When you scroll through the different data storage articles and read about the file systems’ specifications, you might come across such a catchy term as “data deduplication”. In case you haven’t checked it so far – it is a file system’s feature that allows for reducing data. It can work on two levels: file- and block-level (in some specific cases, it can be a bit-level as well), which, as you can guess, depends on the types of deduplication. File-level deduplication works with single files, while the block-level – with the whole blocks. Both have their advantages: the file level takes fewer resources and thus may be deployed over larger amounts of physical storage, and the block level can eliminate chunks of data smaller than a file.
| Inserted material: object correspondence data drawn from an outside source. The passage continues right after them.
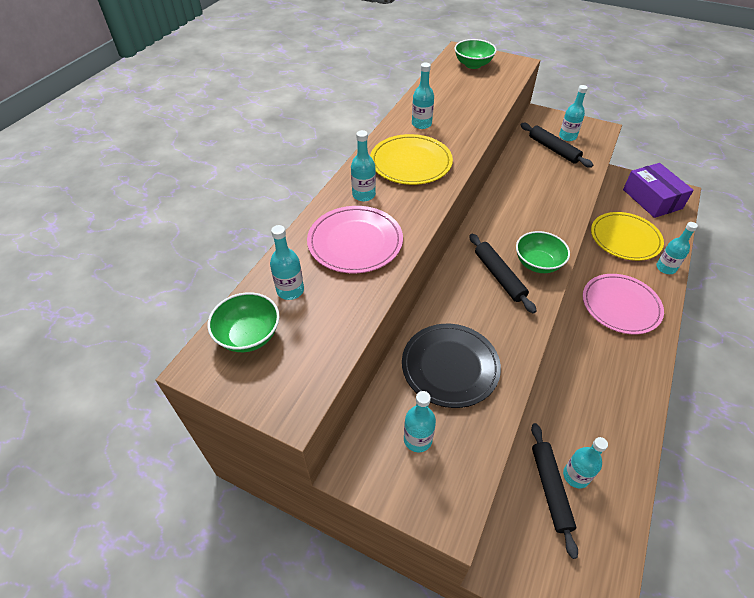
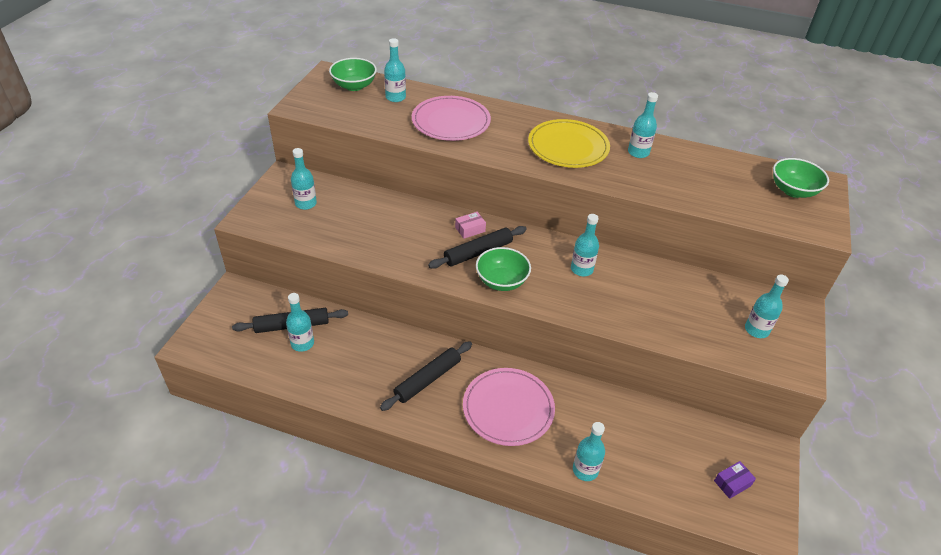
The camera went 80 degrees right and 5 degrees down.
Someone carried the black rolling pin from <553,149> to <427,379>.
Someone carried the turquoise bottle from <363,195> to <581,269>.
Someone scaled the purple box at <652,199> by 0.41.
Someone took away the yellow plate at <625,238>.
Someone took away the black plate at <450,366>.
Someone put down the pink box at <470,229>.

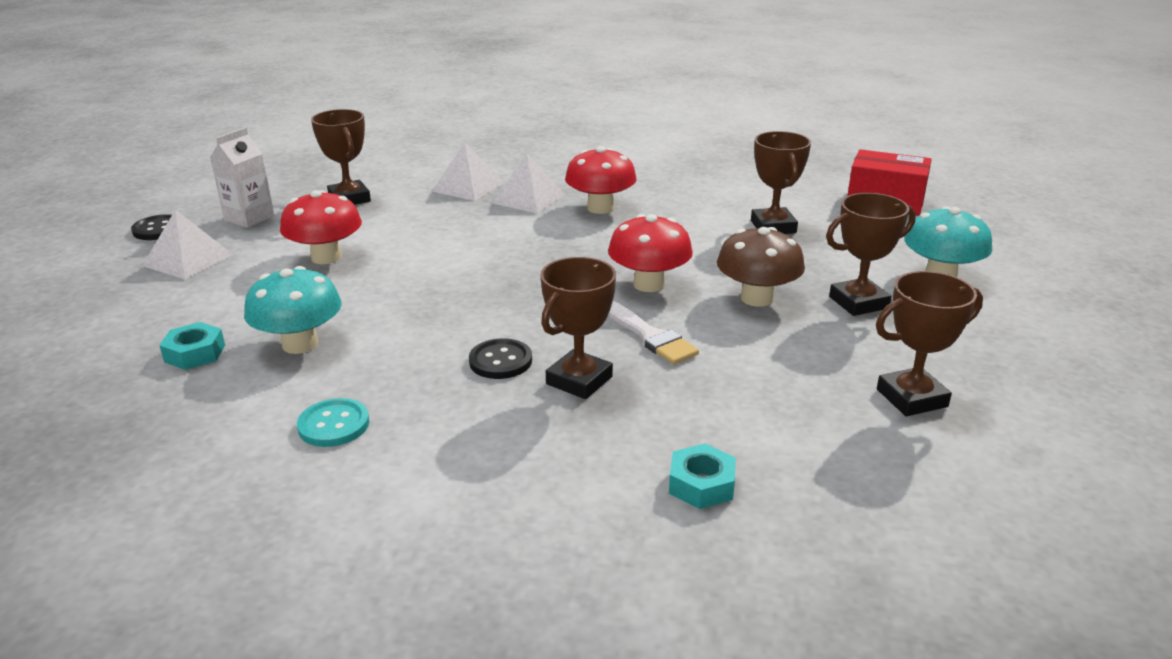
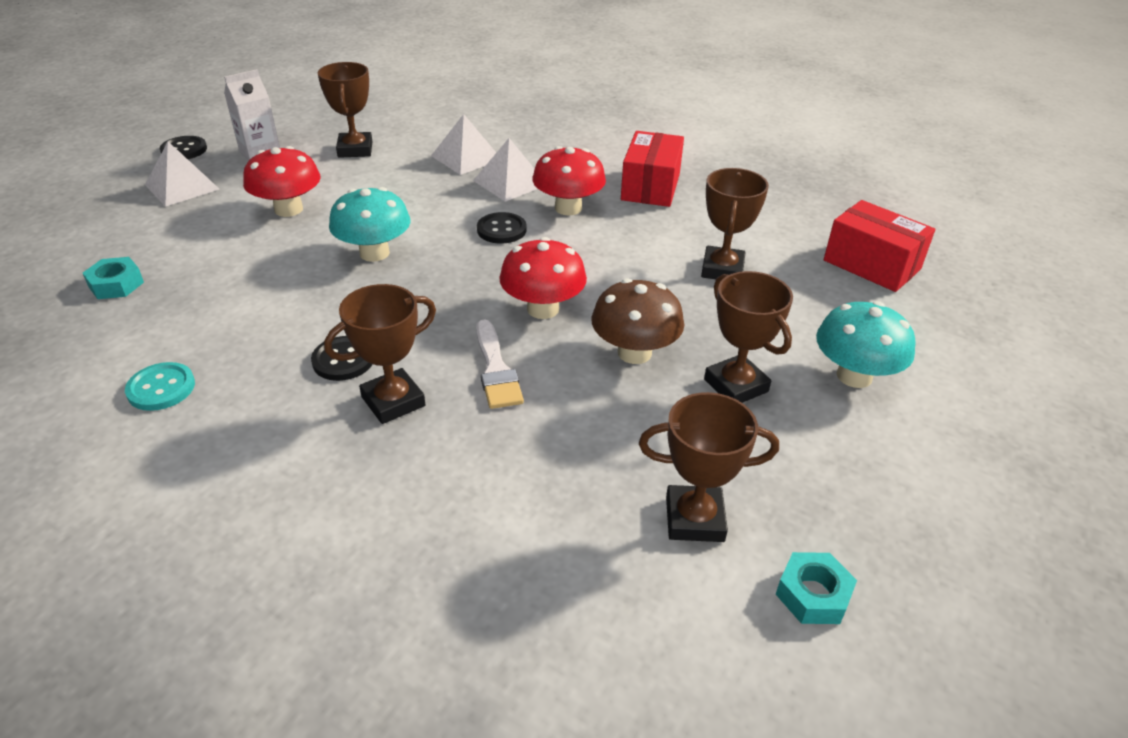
The camera went 20 degrees right and 10 degrees up.
Someone rotated the brown trophy at <858,302> by 60 degrees clockwise.
Someone carried the turquoise mushroom from <300,344> to <374,253>.
Someone carried the turquoise nut from <701,484> to <813,594>.
Someone put down the red box at <650,187>.
Someone put down the black button at <501,230>.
Sounds good so far, right?
However, before happily implementing the feature just because it sounds desirable, you should first analyze the data you store. Let us explain how it works and what it actually offers you, on the example of Open-E JovianDSS.
Pros of Deduplication
Used Space Reduction:
Well, as it has been stated already in the description of the term: data deduplication is a technique for eliminating repeated data. So, the main goal of deduplication is to reduce the occupation of space in data storage. How does it work? During this process, the system compares the data byte patterns (chunks), which are contiguous blocks of data. These chunks are compared to other chunks within existing data to find matching patterns. When the system claims “It’s a match!”, the redundant chunk is replaced with a small-size reference that points to the “twin”. Also, it can effectively reduce the used capacity, even up to the disk number, as the deduplication ratio is higher than 1:1.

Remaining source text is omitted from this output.